Directions:
Among the entries, which lines carry the string "России"? Copy each of them.
======== Entries shown
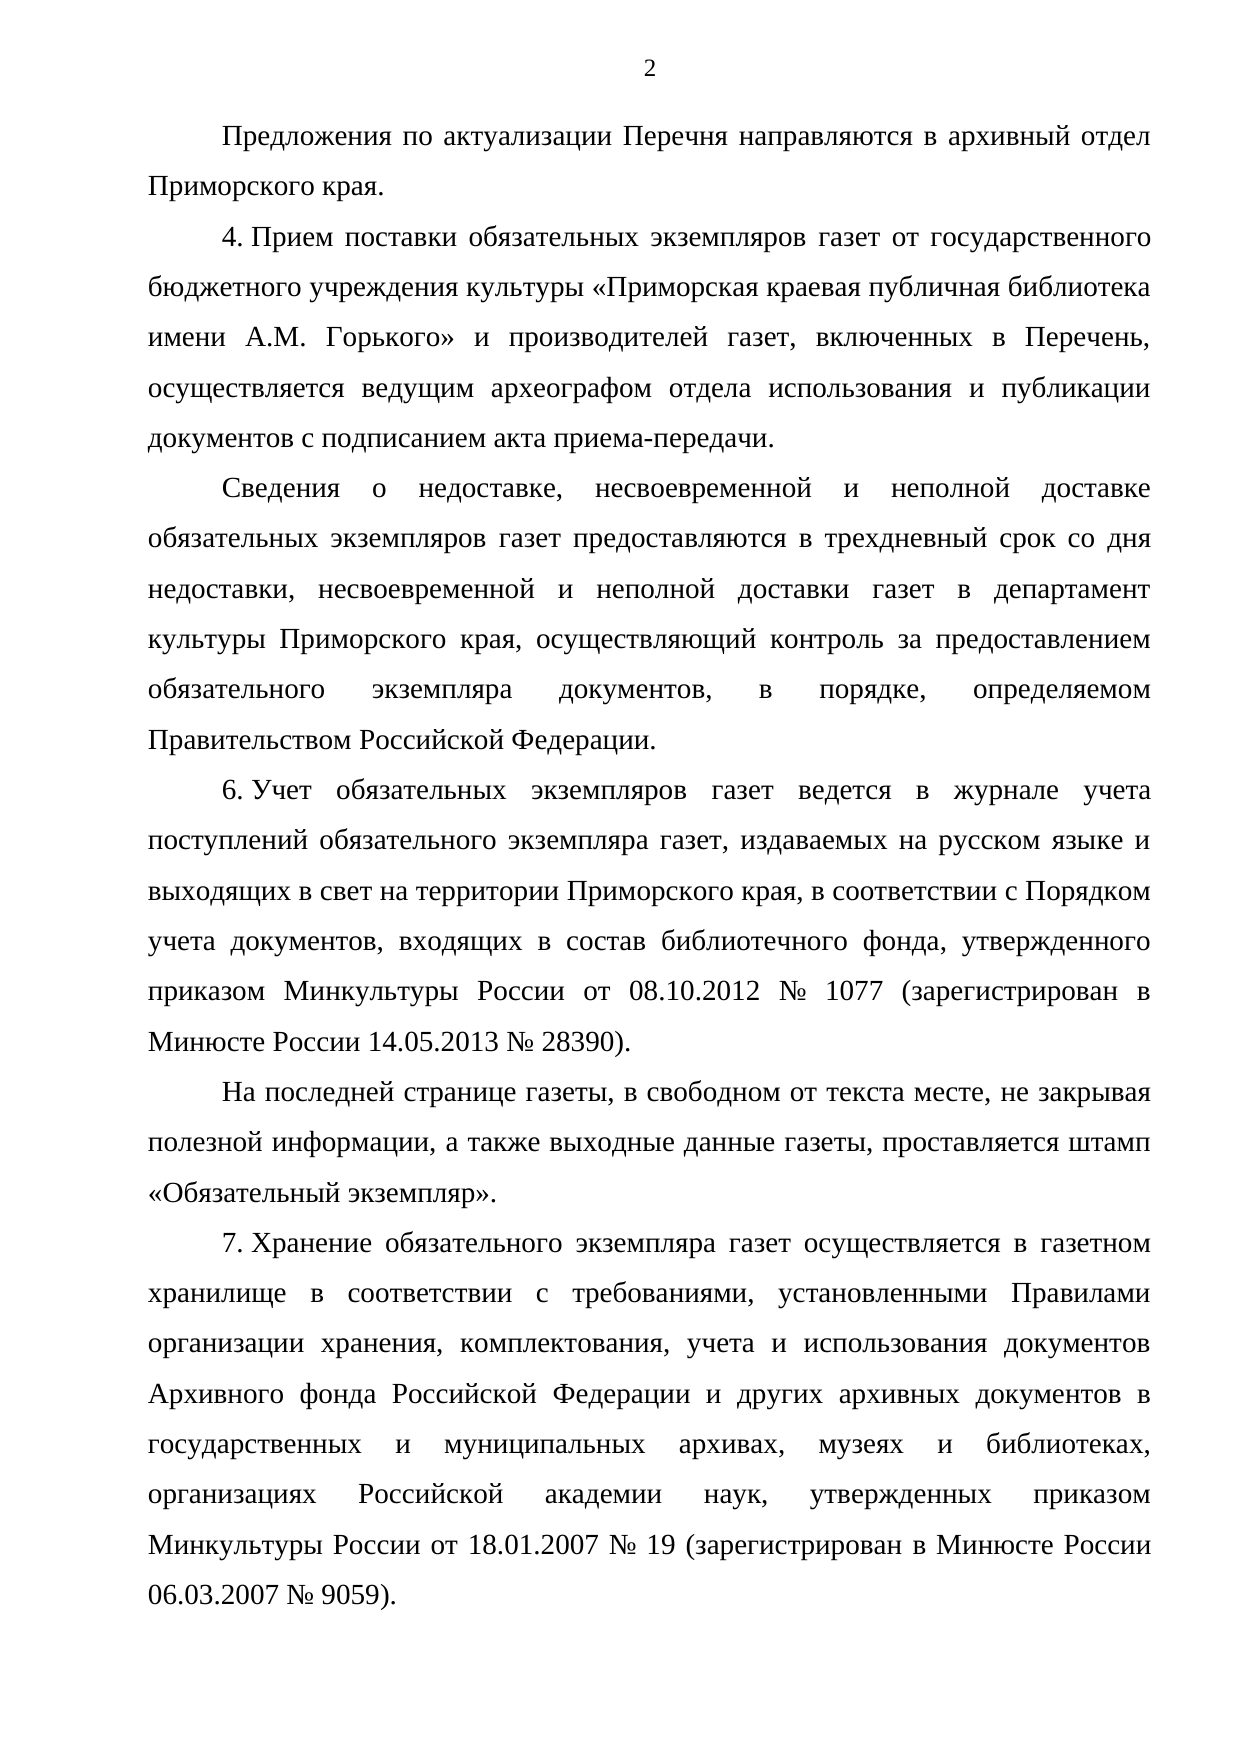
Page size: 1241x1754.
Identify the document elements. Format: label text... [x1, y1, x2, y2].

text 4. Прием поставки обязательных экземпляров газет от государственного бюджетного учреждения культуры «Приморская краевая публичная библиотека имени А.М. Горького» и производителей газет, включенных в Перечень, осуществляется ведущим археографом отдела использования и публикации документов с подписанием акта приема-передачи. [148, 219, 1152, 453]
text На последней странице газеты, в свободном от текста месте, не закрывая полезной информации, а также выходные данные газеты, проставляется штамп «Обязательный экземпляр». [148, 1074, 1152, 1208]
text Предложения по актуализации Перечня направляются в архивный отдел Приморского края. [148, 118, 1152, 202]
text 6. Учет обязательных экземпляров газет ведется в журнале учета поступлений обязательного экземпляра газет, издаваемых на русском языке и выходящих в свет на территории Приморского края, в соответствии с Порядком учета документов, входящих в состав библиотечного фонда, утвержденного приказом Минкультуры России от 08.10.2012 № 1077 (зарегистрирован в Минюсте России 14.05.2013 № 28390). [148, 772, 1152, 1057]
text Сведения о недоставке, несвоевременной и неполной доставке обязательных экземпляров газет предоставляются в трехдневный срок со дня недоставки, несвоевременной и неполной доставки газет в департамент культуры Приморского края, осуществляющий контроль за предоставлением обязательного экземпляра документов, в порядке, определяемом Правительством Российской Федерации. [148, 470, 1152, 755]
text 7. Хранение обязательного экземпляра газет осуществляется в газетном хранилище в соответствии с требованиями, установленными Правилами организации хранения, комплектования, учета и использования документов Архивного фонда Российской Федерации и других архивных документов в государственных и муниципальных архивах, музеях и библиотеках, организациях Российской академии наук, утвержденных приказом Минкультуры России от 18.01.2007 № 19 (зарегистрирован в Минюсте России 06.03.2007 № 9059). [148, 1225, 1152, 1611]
================
Solution:
text 6. Учет обязательных экземпляров газет ведется в журнале учета поступлений обязательного экземпляра газет, издаваемых на русском языке и выходящих в свет на территории Приморского края, в соответствии с Порядком учета документов, входящих в состав библиотечного фонда, утвержденного приказом Минкультуры России от 08.10.2012 № 1077 (зарегистрирован в Минюсте России 14.05.2013 № 28390). [148, 772, 1152, 1057]
text 7. Хранение обязательного экземпляра газет осуществляется в газетном хранилище в соответствии с требованиями, установленными Правилами организации хранения, комплектования, учета и использования документов Архивного фонда Российской Федерации и других архивных документов в государственных и муниципальных архивах, музеях и библиотеках, организациях Российской академии наук, утвержденных приказом Минкультуры России от 18.01.2007 № 19 (зарегистрирован в Минюсте России 06.03.2007 № 9059). [148, 1225, 1152, 1611]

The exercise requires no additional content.